Let $\mathbb{K}$ be a field with a characteristic $P$, prove that if $P\neq{0}$, then $m$ is a prime number Let $\mathbb{K}$ be a field. Let's define a characteristic $P$ of $\Bbb{K}$ like this:


*

*If $\sum_{i=1}^m 1\neq{0}$, then $P=0$

*If $\sum_{i=1}^m 1={0}$ for some $m\geq{2}$ then $P$ is the lowest number $m$ with this property.


Now I'm asked to prove this two statements:


*

*Show that if $P\neq{0}$, then $m$ is a prime number.

*Show fields with characteristics equal to $0$, and others with chacteristics different from $0$.

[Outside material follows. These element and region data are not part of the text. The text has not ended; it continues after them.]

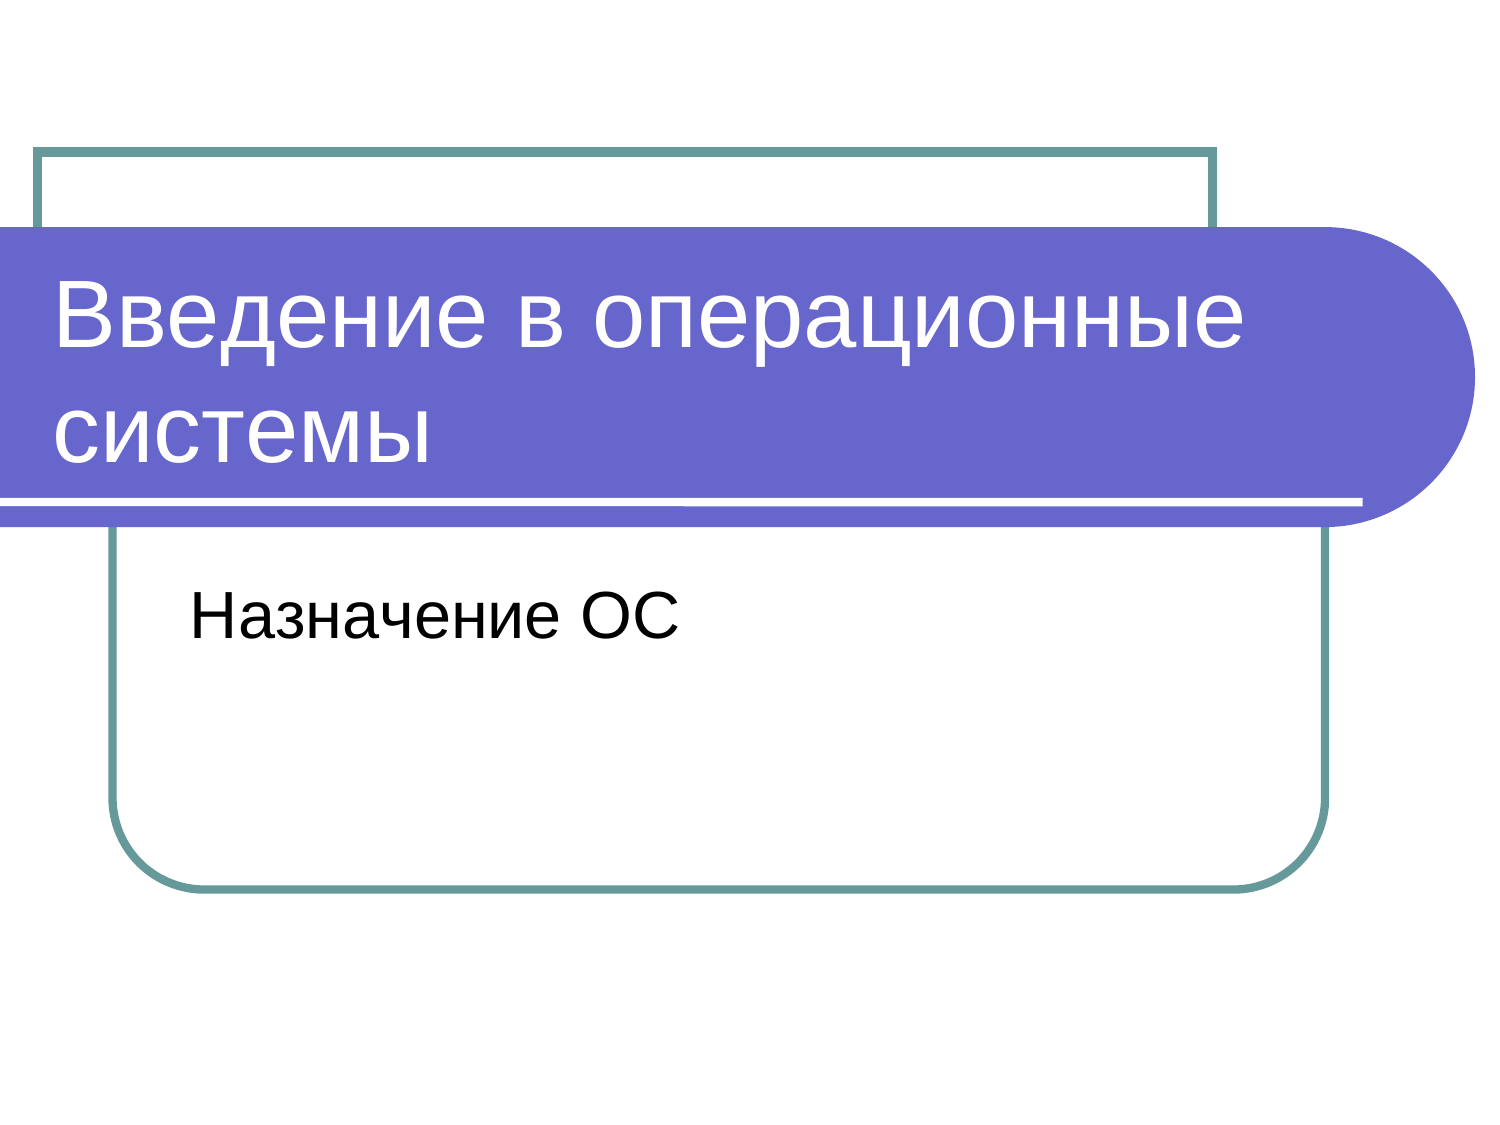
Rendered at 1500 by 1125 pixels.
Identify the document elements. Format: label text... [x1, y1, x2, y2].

subtitle Назначение ОС [174, 564, 1263, 840]
title Введение в операционные системы [37, 234, 1363, 499]
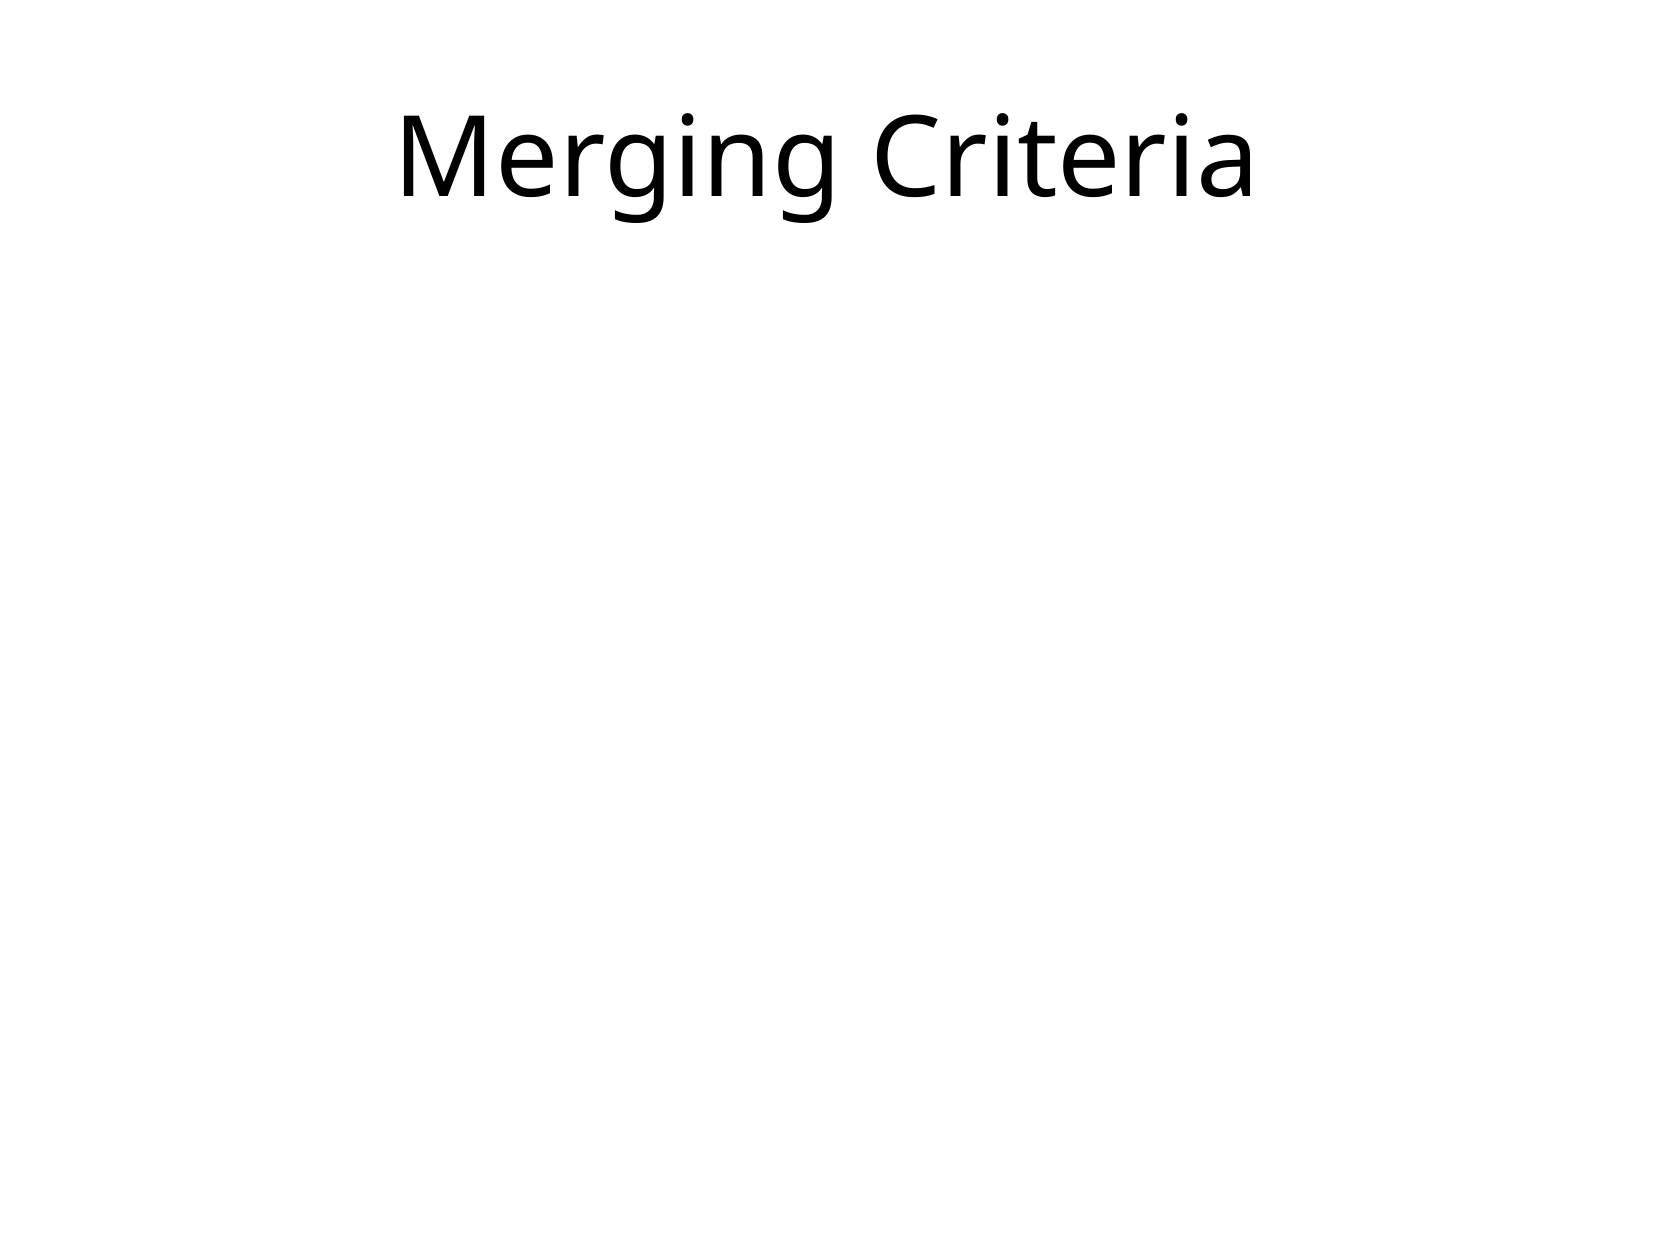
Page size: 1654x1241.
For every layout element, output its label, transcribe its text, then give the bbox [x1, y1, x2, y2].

title Merging Criteria [82, 49, 1571, 257]
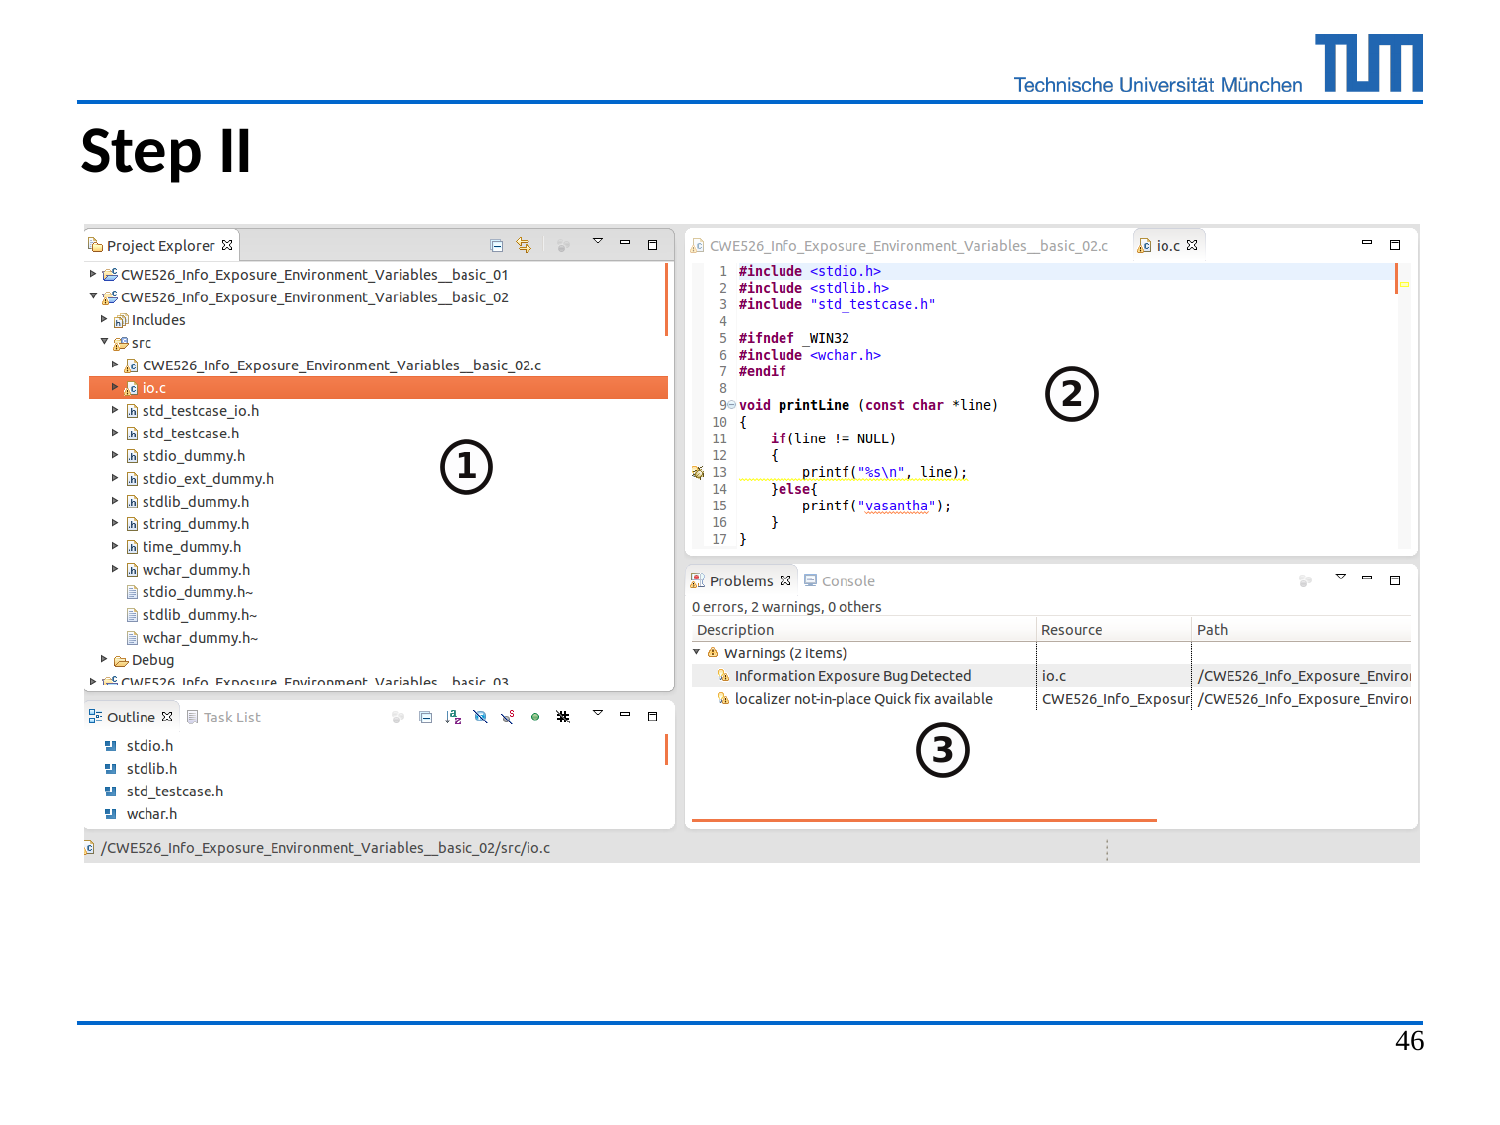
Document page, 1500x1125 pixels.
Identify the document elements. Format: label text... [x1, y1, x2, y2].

title Step II [80, 112, 1419, 200]
picture [83, 224, 1420, 863]
picture [1014, 34, 1423, 92]
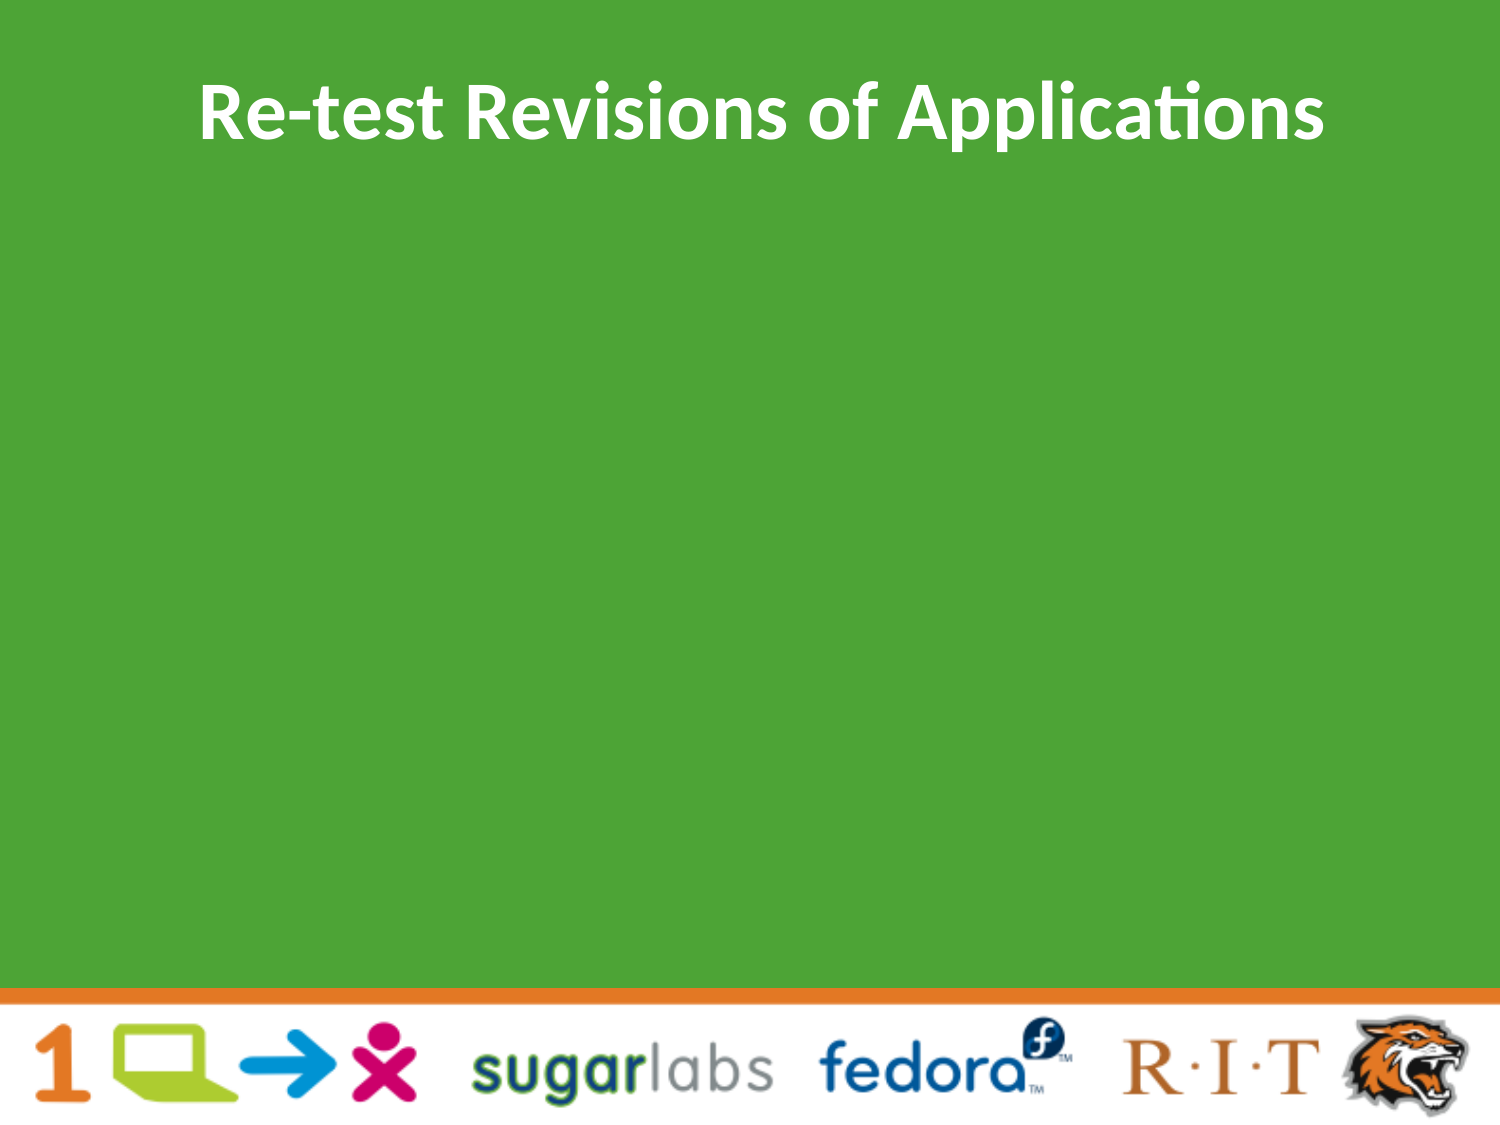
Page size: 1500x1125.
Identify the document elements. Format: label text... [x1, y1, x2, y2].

text_box Re-test Revisions of Applications [87, 12, 1438, 201]
picture [0, 988, 1500, 1125]
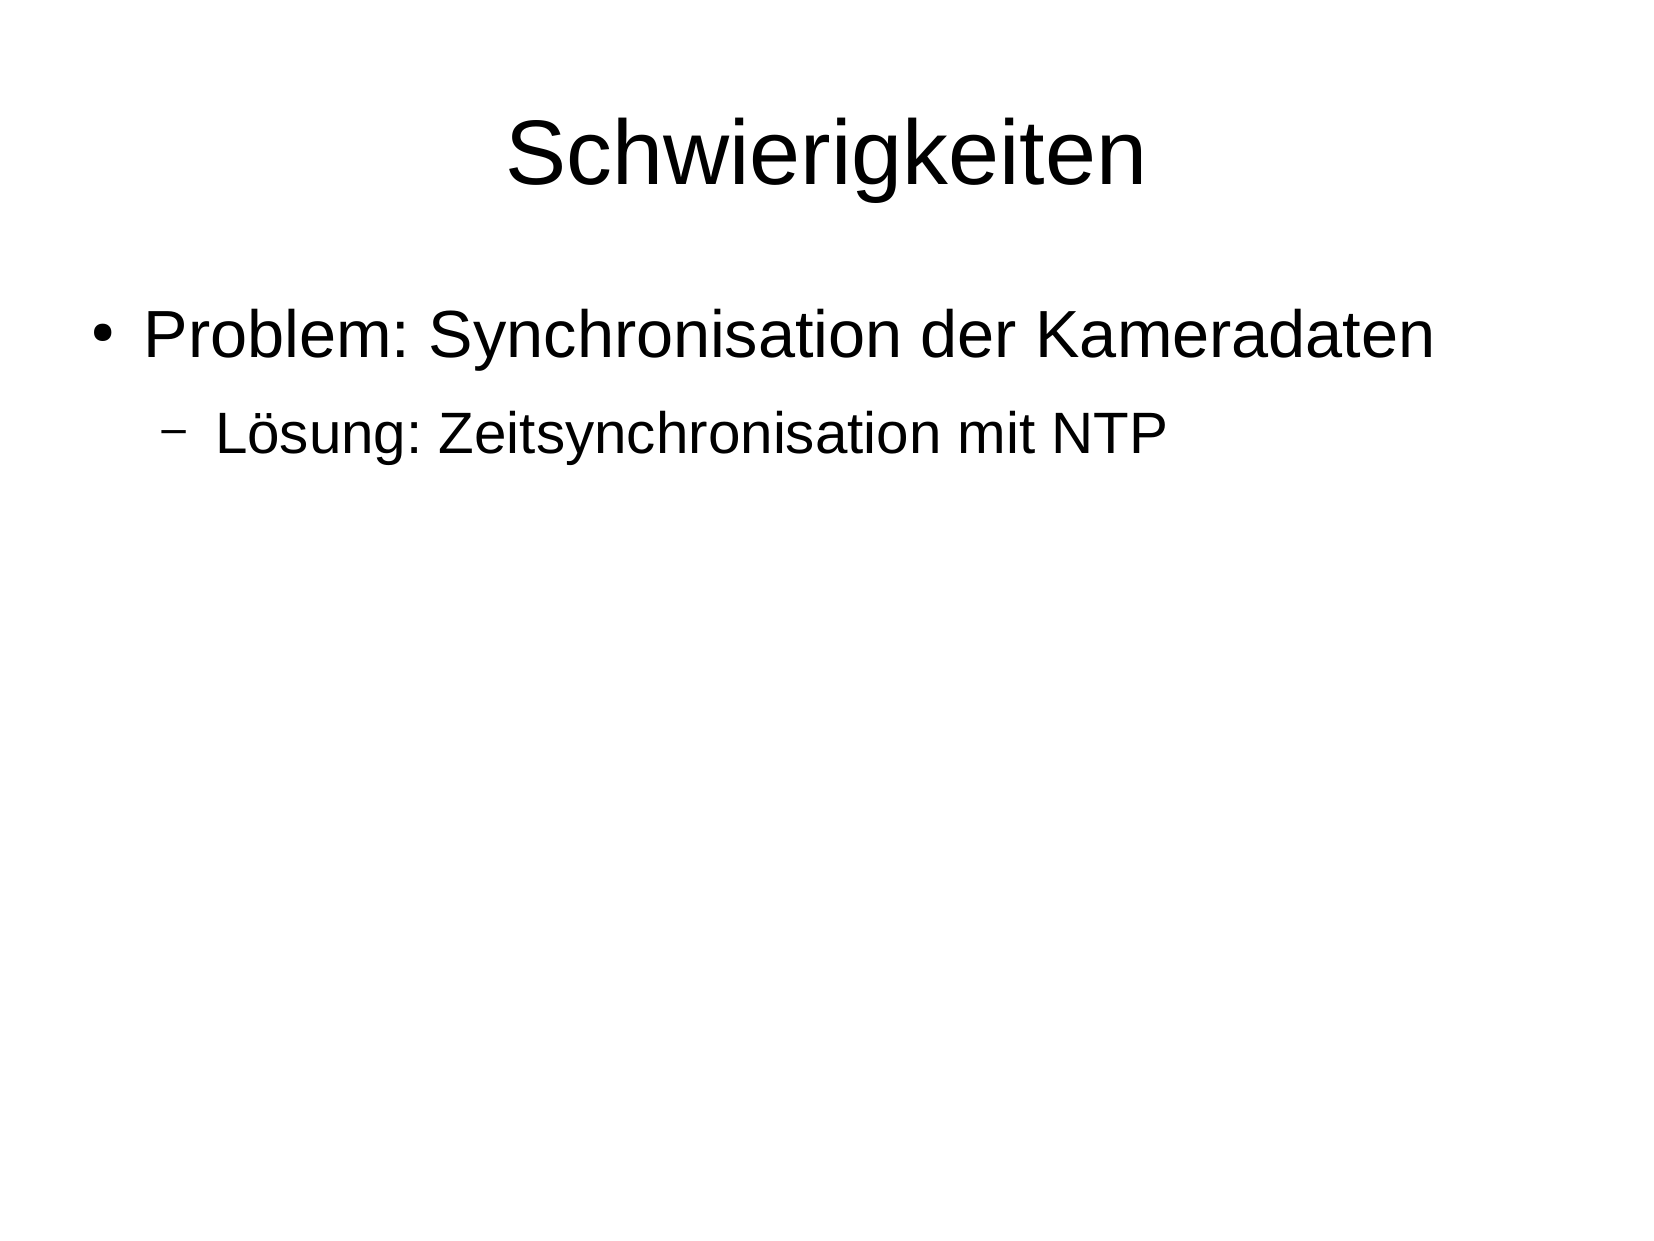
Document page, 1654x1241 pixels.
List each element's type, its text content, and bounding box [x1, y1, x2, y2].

list Problem: Synchronisation der Kameradaten Lösung: Zeitsynchronisation mit NTP [73, 296, 1597, 1217]
title Schwierigkeiten [82, 49, 1571, 257]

but to be really honest, I'm not understanding this characteristic thing. So, right now it's kind of impossible for me to tackle the proofs if I'm not even understanding the definitions yet. I'm new to Linear Algebra but we are using some concepts of Abstract Algebra to enrich our classes.
I hope someone can explain me this and if you can, much appreciated! By the way, the book is in Portuguese (I don't know Portuguese), so the definitions/questions are a rough translation of what I grasped from the book.
I want to make clear that I'm not looking for a proof, I'm looking for an explanation so I can prove it myself.
 A: First, the definition you're using is slightly too complex.  The characteristic of a field is the smallest $p$ such that $\sum_{i=1}^p 1 = 0$.  If that never happens, the field's characteristic is $0$.
Most fields that you're probably familiar with have characteristic $0$.  I'll get you started with an example of a field that has characteristic $2$.  Let $F=\{0, 1\}$ and define the field operations using arithmetic modulo $2$.  Thus, for example, $1+1=0$ (because $2 \equiv 0 \pmod{2}$).  I'll leave it to you to prove that $F$ defined with these operations really is a field.
Notice that if a field $F$ has characteristic $p$, then $\forall x \in F~\sum_{i=1}^p x=\sum_{i=1}^p 1 \cdot x = (\sum_{i=1}^p 1)x=0 \cdot x =0$.
This example may give you a hint to help you come up with other fields with non-zero characteristic.  The key fact you need to remember about fields is that they have no zero divisors.  That's how you prove that if a field has non-zero characteristic $p$, then $p$ must be prime.